Traduciamo: la Consulta ha bocciato la certificazione di Palazzo Chigi sull’impedimento e l’obbligo per il giudice di rinviare l’udienza fino a sei mesi. Il famoso comma 1 la Corte lo ritiene legittimo solo se, nell’ambito dell’elenco di attività indicate come impedimento per premier e ministri, il giudice possa valutare l’indifferibilità della concomitanza dell’impegno con l’udienza, nell’ottica di un ragionevole bilanciamento tra esigenze della giurisdizione, esercizio del diritto di difesa e tutela della funzione di governo, oltre che secondo un principio di leale collaborazione tra poteri. Così la legge truffa è in parte riconosciuta come valida: ecco la pericolosità della decisione... si accetta la spallata di Berlusconi! Il comma 4 dell’art 1 della legge, bocciato per irragionevole sproporzione tra diritto di difesa ed esigenze della giurisdizione (art. 3 della Costituzione), prevede: “Ove la Presidenza del Consiglio dei ministri attesti che l’impedimento è continuativo e correlato allo svolgimento delle funzioni di cui alla presente legge, il giudice rinvia il processo a udienza successiva al periodo indicato, che non può essere superiore a sei mesi”. Il comma 3, rispetto al quale la Corte sarebbe intervenuta con una pronuncia additiva, prevede che “il giudice, su richiesta di parte, quando ricorrono le ipotesi di cui ai commi precedenti, rinvia il processo ad altra udienza”. Il comma 1, di cui la Consulta ha invece dato una interpretazione conforme a Costituzione, prevede che per premier e ministri, chiamati a comparire in udienza in veste di imputati, costituisce legittimo impedimento “il concomitante esercizio di una o più delle attribuzioni previste dalle leggi o dai regolamenti”. A seguire, sempre il primo comma, elenca i riferimenti normativi riguardanti specifiche attività tra le quali, ad esempio, il consiglio dei ministri, la conferenza Stato-Regioni, impegni internazionali etc (strano che non preveda i festini con le prostitute e le minorenni... data la realtà di quanto emerso e confermato dallo stesso Berlusconi). Dopo questo elenco minuzioso, il comma 1 prevede che sono oggetto di legittimo impedimento le “relative attività preparatorie e consequenziali, nonchè ogni attività comunque coessenziale alla funzioni di governo”, vale a dire che ogni cretinata è sussumibile in questa fattispecie astratta di legge: una vera schifezza.
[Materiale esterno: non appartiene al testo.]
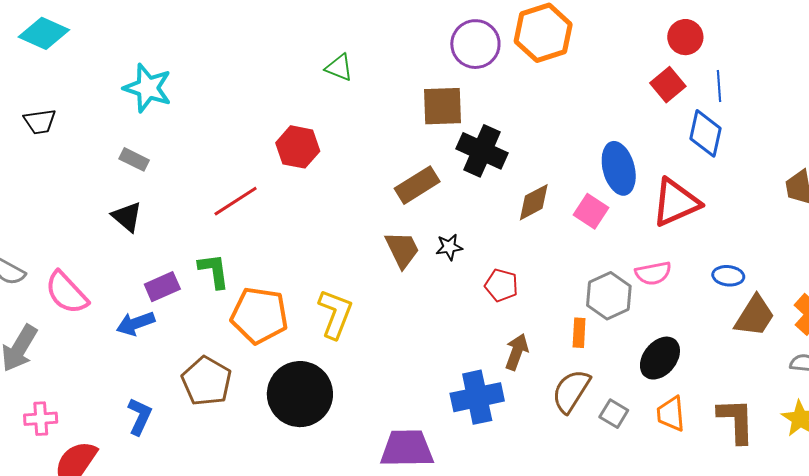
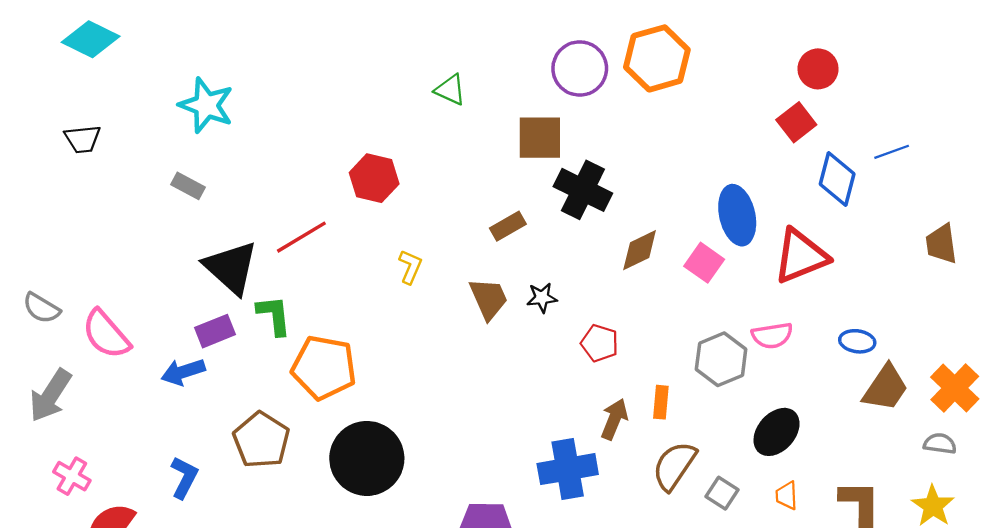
green triangle: (339, 68) -> (450, 90), moved
blue line: (719, 86) -> (892, 152), moved, turned 72
brown rectangle: (417, 185) -> (508, 226), size x0.7
black triangle: (127, 217) -> (231, 268), moved, size x1.6
yellow L-shape: (335, 314) -> (410, 267), moved, size x0.6
orange rectangle: (579, 333) -> (661, 402), moved
orange trapezoid: (671, 414) -> (787, 495), size x0.7
pink cross: (41, 419) -> (72, 476), turned 32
Fra le tante dichiarazioni che riempiono le agenzie di stampa, merita attenta lettura una sola, quella di Ghedini (tralasciamo il demenziale Bondi e tutti gli altri). Il Learch di Sua Emittenza ha detto: "L'impianto della legge è stato riconosciuto valido". Ciò in realtà è vero solo in parte. In un certo senso Berlusconi ha vinto. Infatti quello che Ghedini fa capire è che visto che la legge non è stata respinta al mittente nella sua totalità, è su alcuni punti della stessa che i servetti di Berlusconi devono lavorare per assicurare la libertà ad ogni costo al Kaiser. Vale a dire che la Corte Costituzionale ha scalfito la Costituzione stessa.

Checché ne dica chiunque stia festeggiando adesso (c'è sì da gioire, è vero, ma in parte, sia chiaro), la Suprema Corte delle Leggi ha teso una mano a Berlusconi.
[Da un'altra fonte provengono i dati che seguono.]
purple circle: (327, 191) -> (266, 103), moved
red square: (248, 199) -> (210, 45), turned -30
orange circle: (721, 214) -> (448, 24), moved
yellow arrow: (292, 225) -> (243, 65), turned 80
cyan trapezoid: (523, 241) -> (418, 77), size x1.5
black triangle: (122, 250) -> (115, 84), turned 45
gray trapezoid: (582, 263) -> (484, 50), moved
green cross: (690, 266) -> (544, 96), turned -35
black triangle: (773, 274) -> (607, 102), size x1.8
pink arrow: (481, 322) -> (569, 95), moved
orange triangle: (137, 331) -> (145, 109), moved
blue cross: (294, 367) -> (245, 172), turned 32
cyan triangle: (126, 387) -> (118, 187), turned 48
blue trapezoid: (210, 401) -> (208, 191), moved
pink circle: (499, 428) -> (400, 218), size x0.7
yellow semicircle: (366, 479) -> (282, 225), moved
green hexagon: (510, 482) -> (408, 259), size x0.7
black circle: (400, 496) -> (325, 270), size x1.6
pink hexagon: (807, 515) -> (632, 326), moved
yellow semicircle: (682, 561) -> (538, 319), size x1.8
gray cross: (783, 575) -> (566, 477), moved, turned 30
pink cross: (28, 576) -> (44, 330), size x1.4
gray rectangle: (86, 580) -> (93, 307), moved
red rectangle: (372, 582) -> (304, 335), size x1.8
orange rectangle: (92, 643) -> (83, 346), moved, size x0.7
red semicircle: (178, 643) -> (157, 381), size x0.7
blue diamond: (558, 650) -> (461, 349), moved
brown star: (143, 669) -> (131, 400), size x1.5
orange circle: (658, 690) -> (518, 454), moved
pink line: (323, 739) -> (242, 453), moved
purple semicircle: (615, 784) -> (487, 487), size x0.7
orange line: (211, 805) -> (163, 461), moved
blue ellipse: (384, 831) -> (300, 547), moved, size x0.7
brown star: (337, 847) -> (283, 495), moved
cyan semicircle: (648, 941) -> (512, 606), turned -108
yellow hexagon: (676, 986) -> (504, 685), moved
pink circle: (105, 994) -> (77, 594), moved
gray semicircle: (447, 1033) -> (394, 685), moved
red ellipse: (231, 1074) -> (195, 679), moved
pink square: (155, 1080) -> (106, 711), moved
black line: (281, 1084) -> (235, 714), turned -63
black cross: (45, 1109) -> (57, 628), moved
I processi adesso ripartono. Grazie alla Corte Costituzionale gli avvocati di Berlusconi continueranno a presentare interminabili elenchi di impedimenti, e ogni volta che il giudice dirà "no" si scatenerà la gazzarra. La Corte ha scaricato tutto sulle spalle dei giudici, la pressione su di loro aumenterà all'inverosimile: a Berlusconi va bene così.